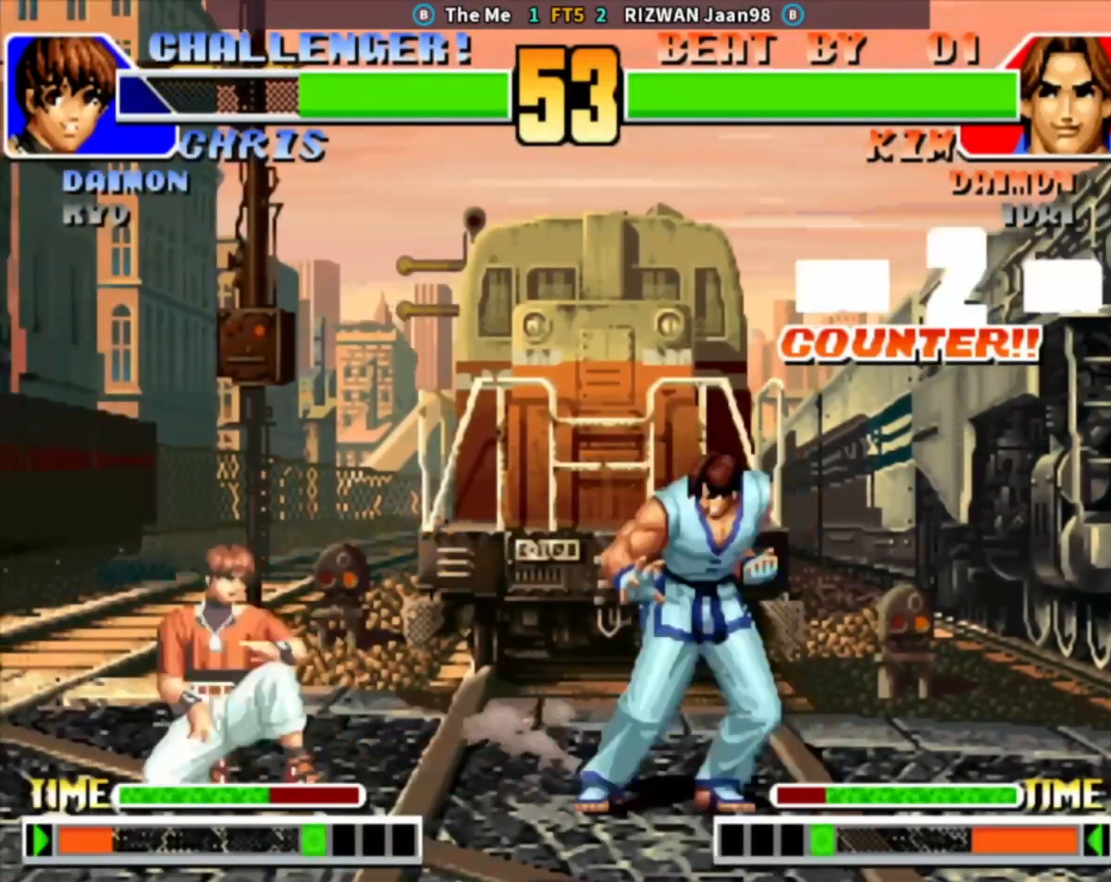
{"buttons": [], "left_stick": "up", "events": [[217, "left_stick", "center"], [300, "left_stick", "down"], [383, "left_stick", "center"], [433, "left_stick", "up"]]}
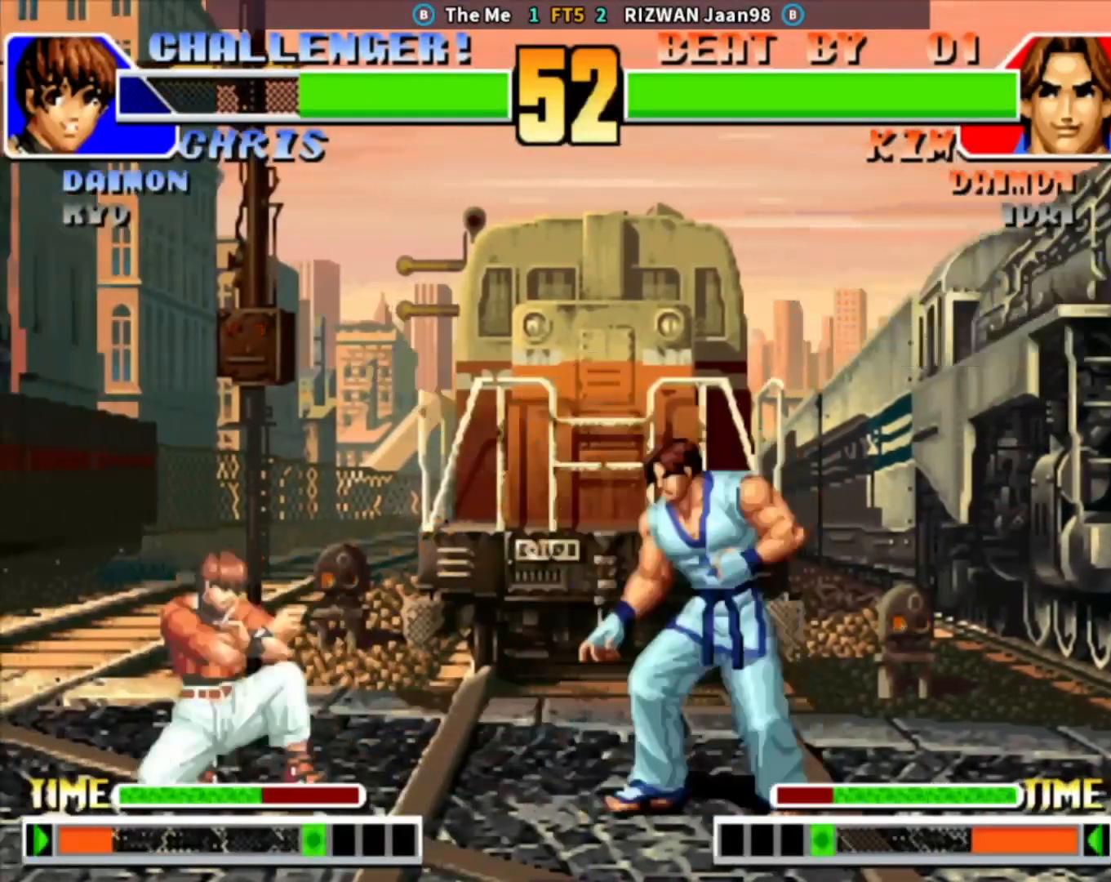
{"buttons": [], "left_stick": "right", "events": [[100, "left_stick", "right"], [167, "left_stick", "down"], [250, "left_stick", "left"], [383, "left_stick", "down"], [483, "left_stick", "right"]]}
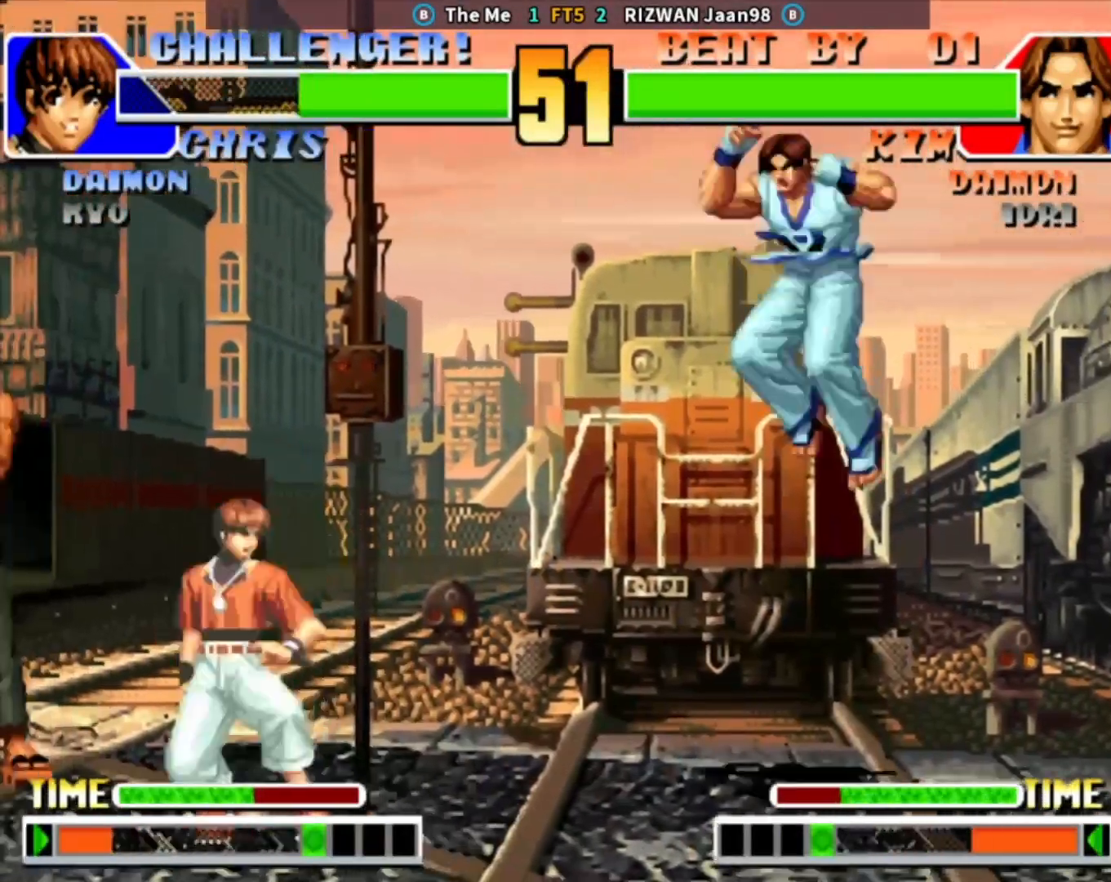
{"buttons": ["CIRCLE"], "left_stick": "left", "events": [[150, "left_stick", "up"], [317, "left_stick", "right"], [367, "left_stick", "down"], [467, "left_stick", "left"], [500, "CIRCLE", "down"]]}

_ _ _

* **Assigned task**
Your answer should consist of each line above in which "right" appears.

* **Answer below**
{"buttons": [], "left_stick": "right", "events": [[100, "left_stick", "right"], [167, "left_stick", "down"], [250, "left_stick", "left"], [383, "left_stick", "down"], [483, "left_stick", "right"]]}
{"buttons": ["CIRCLE"], "left_stick": "left", "events": [[150, "left_stick", "up"], [317, "left_stick", "right"], [367, "left_stick", "down"], [467, "left_stick", "left"], [500, "CIRCLE", "down"]]}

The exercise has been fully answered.